Reports: AC3
48676-AC3 Organometallic Chemistry of Methanogenesis: Modeling the Fe(CO)2-GP Cofactor in the Enzyme Hmd
One of the great surprises in bioinorganic chemistry was the discovery of the iron carbonyl sites in the [NiFe]- and the [FeFe]-hydrogenases. A third hydrogenase, Hmd (methylenetetrahydromethanopterin dehydrogenase), formerly thought to be “metal-free,” was recently shown to also contain an iron carbonyl center. Hmd represent possibly the last hydrogenase to be discovered: it is expressed only under special conditions (Ni-deficiency) and only by methanogenic archaea. The fact that three genetically independent hydrogenases evolved similar catalytic motifs underscores the versatility of the Fe-S-CO compounds for reactions involving hydrogen.
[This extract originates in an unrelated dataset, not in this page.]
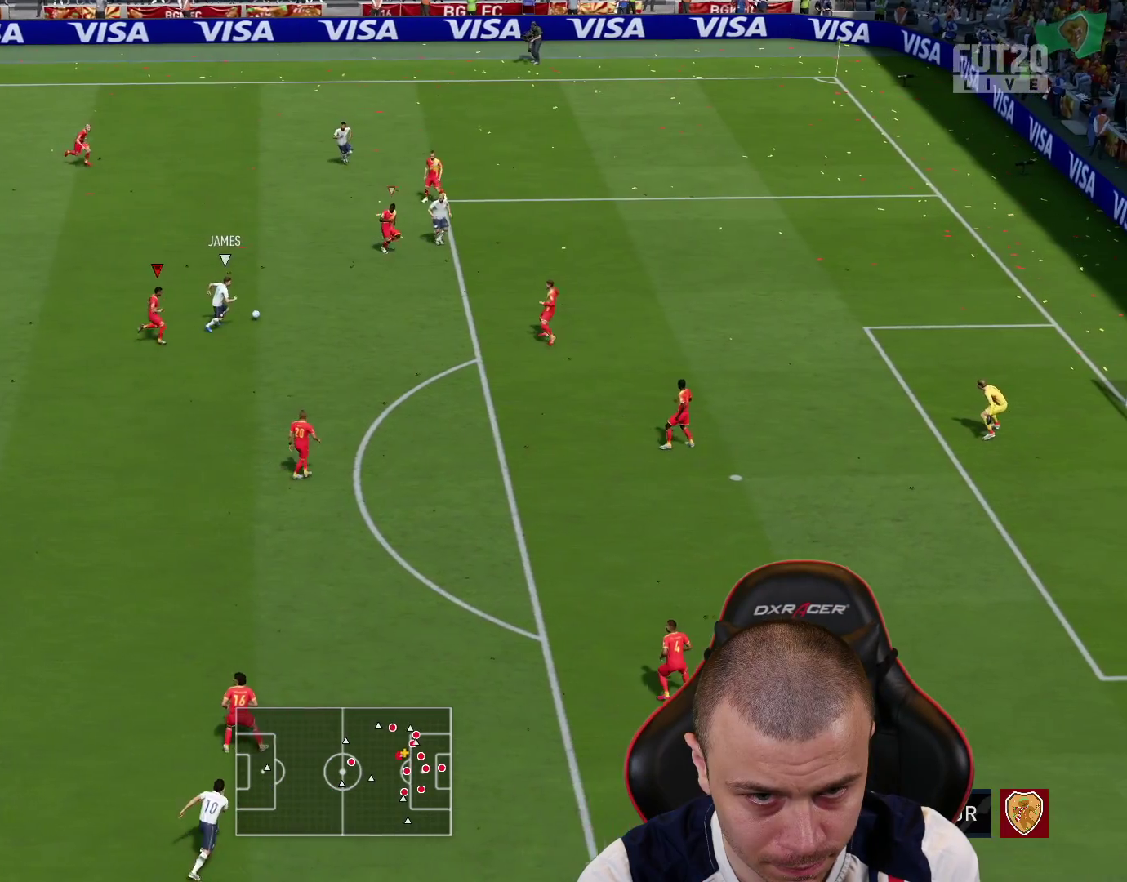
{"buttons": ["L2", "R1"], "left_stick": "up", "right_stick": "center", "events": [[333, "L2", "down"], [333, "R2", "up"], [400, "left_stick", "up"]]}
Synthetic modeling of the active sites of the hydrogenases, in parallel with biophysical studies, provides mechanistic insights. Good progress is being made in the biomimicry of the active sites of the [NiFe]- and [FeFe]-hydrogenases. The active site of Hmd consists of a dicarbonyl iron center bound to a thiolate and the pyridine-like nitrogen of the guanylylpyridinol (GP) cofactor. This ensemble, the Fe-GP cofactor, is extractable from the protein via transthiolation using mercaptoethanol. Because it is bound to the protein via this single exchangeable residue, this active site is particularly ripe for modeling, and indeed models have already been described. Recently, however, the structural assignment of the active site has been significantly revised. The new analysis indicates that Fe is bound also to an acyl ligand, provided by the GP cofactor. Acyl ligands are rarely encountered in bioinorganic chemistry, and their coexistence with thiolato ligands defines a novel platform from the perspective of homogeneous catalysis. The new structural information provided sufficient information to enable the design of a first generation model for this active site.
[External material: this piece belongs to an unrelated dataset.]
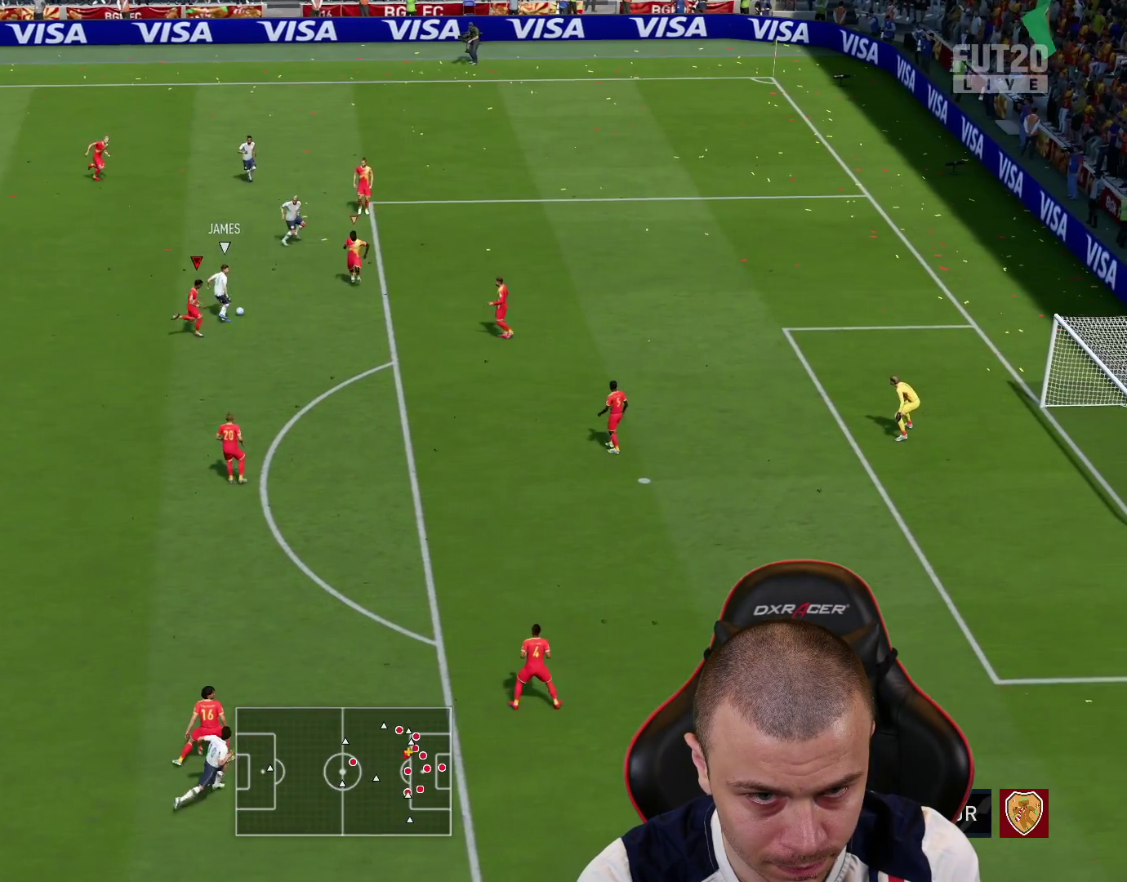
{"buttons": ["L2", "R1"], "left_stick": "up-left", "right_stick": "center", "events": [[67, "left_stick", "up-left"]]}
In terms of retrosynthetic analysis, the structure of the Fe center at the active site suggested that thioesters would oxidatively add to Fe(0) reagents. The interaction of thioesters with metal complexes has been intermittently investigated, including studies suggesting that this interaction is of prebiotic significance. The oxidative addition of a thioester has been established for rhodium(I) complexes. Our approach focused on the use of a donor-functionalized thioester, which upon oxidative addition would simultaneously deliver the Lewis base, thiolate, and acyl groups. To simplify the analysis of the synthetic studies, we chose to use a phosphine in place of the nitrogen heterocycle, since phosphorus NMR analysis provides a convenient means to monitor reactive intermediates. The probe thioester was efficiently generated by condensation of 2-diphenylphosphinobenzoic acid and benzenethiol. Related phosphine thioesters are known but have been only lightly studied.
We found that diiron nonacarbonyl, a source of the reactive iron tetracarbonyl entity, reacted readily with the phosphine thioester to give the targeted acyliron(II) thiolate. This complex readily and reversibly decarbonylates to give the diiron dithiolato diacyl tricarbonyl. This result highlights the advantages of the protein sheath that suppresses dimerization.
In summary, through this project, we have shown that donor-functionalized thioesters oxidatively add to Fe(0) to afford acyl ferrous thiolates, which provide models for the inhibited active site of Hmd. In view of the assembly strategy described here, functional modeling of this active site appears highly feasible. More broadly, the work shows that thioesters are precursors to versatile organometallic platforms.